犬は年齢が上がると涙の量をコントロールすることが苦手になるため、涙が出続けてしまうことも。また、免疫力が下がり、目や目の周りの病気やトラブルも起きやすくなります。

犬の涙やけの対処法

目元 拭く 犬
先ほど「病院に行くべき症状」として紹介したように、目や目の周りにトラブルが見られたときはそのままにせずに、動物病院へ相談に行きましょう。

「涙やけは目の周りの毛色が変わるだけ」「重大な病気ではないから大丈夫」などの飼い主さん個人による判断は危険です。

いつも目の下が涙で濡れている、いつもより目や目の周りを気にしているといった様子が見られる場合には、かかりつけ医に相談し、アドバイスを受けるようにしましょう。

涙やけは原因に応じた治療を

高野 航平

涙焼けはさまざまな原因で起こりますが、症状の改善や軽減、予防をすることができます。

症状が見られたら、まずは通院を検討していただき、鼻涙管やまつ毛、マイボーム腺などに原因にがある場合は、それぞれに応じた治療をおこないます。
食物が原因の場合、アレルゲンが除去されたフードやおやつへの変更により、症状が改善することも多いです。食物以外のアレルギー疾患の場合、点眼薬や経口薬の処方をおこなうことで、症状の軽減や改善が期待されます。

症状が気になる場合や、お迎えしたワンちゃんが涙やけを起こしやすい犬種の場合は、かかりつけの先生に相談してみましょう。

犬の涙やけの予防法

トリミング 犬
これまで紹介してきたように犬種や先天性の病気など、生まれついての要因も多い涙やけ。そのため、予防をしたからといって絶対に避けることができると限りませんが、下記のような予防法は試してみる価値が十分にあります。

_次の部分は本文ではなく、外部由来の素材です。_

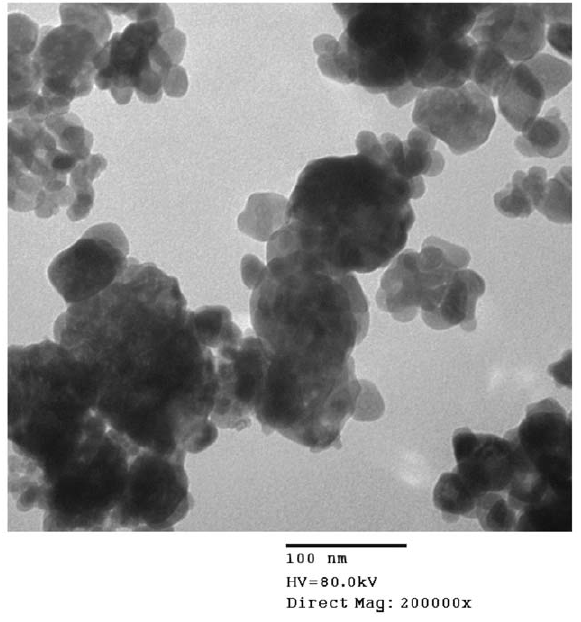
Figure 1. The transmission electron microscope (TEM) image of nFe 2 O 3 aggregates (10 mg/L) in zebrafish culture medium.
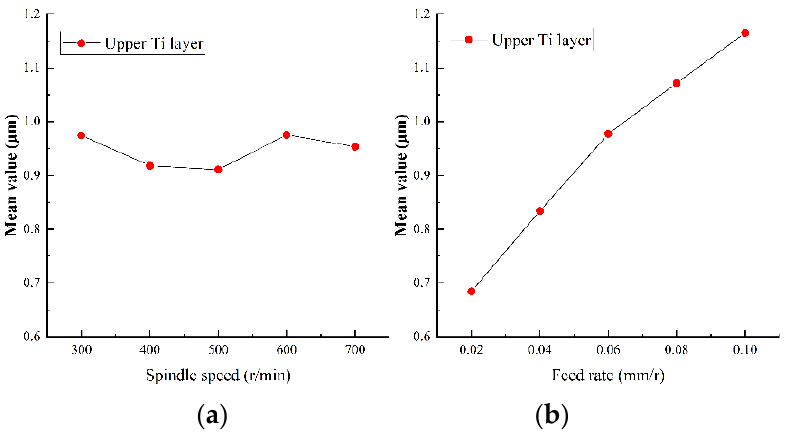
Figure 14. Main effect plots of surface roughness of hole wall for drilling upper titanium alloy in ( a ) spindle speed and ( b ) feed rate.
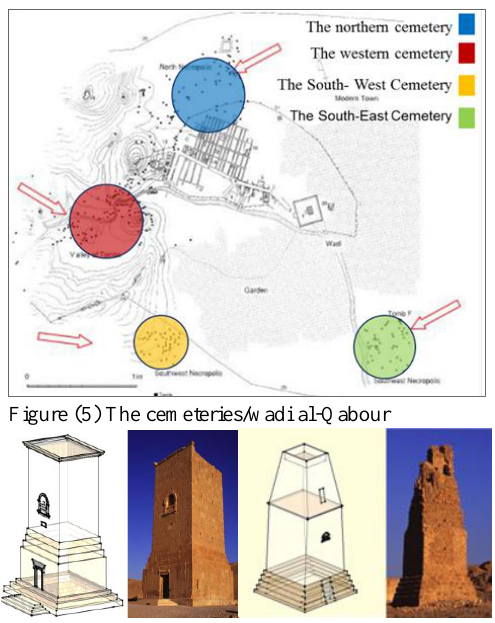
Figure (6) Tower tomb of Ellabell & Tower tomb of Atenatan Tower tomb of Ellabell : Four stories high about 20 meters high.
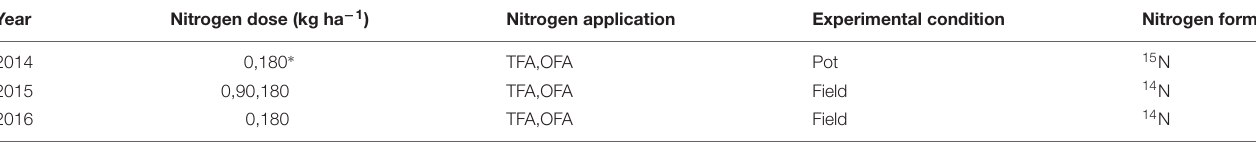
TABLE 2 | The experimental design of the three years.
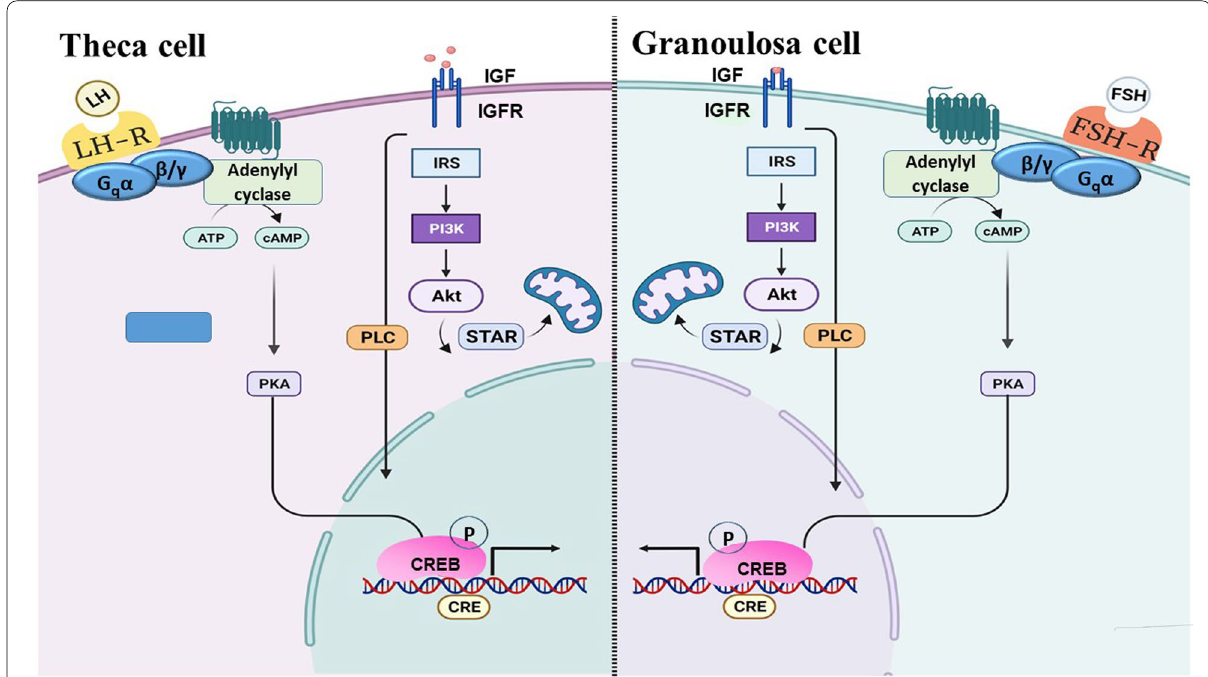
Fig. 2 IGF signaling in theca and granulosa cells. Created with BioRe nder.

とくに涙やけを起こしやすい犬種や特徴をもった犬の飼い主さんは、覚えておいてくださいね。

目のまわりの毛をカットする

目の周りの毛が伸びて目の表面を刺激している場合は、目の周りの毛をこまめにカットすることで涙やけを防げる可能性があります。

また、常に濡れている涙やけ部分の毛をカットすることは、清潔を保つことにもつながるので、おすすめです。

こまめに拭き取る

目の周りが常に涙で濡れていることが、変色の大きな原因です。こまめにコットンや専用のケアグッズを使用して拭き取るようにしてください。

また、毛がかたまっている場合は、濡らしたコットンなどでふやかしてきれいにしてから、ノミとりコームのような目の細かいクシで梳かすと取れやすくなります。かたまっている部分を引っ張ったり強くこすったりすると、皮膚炎の原因になったり、目を傷つけたりする恐れがあるので気を付けてくださいね。

フードやサプリメントでケアする

涙やけ用対策のフードやサプリメントもさまざまな種類が販売されています。

アレルゲンを避ける、無添加、グルテンフリーを選ぶなど愛犬の体に合うフードにすることで、涙やけが改善したという例もあるようです。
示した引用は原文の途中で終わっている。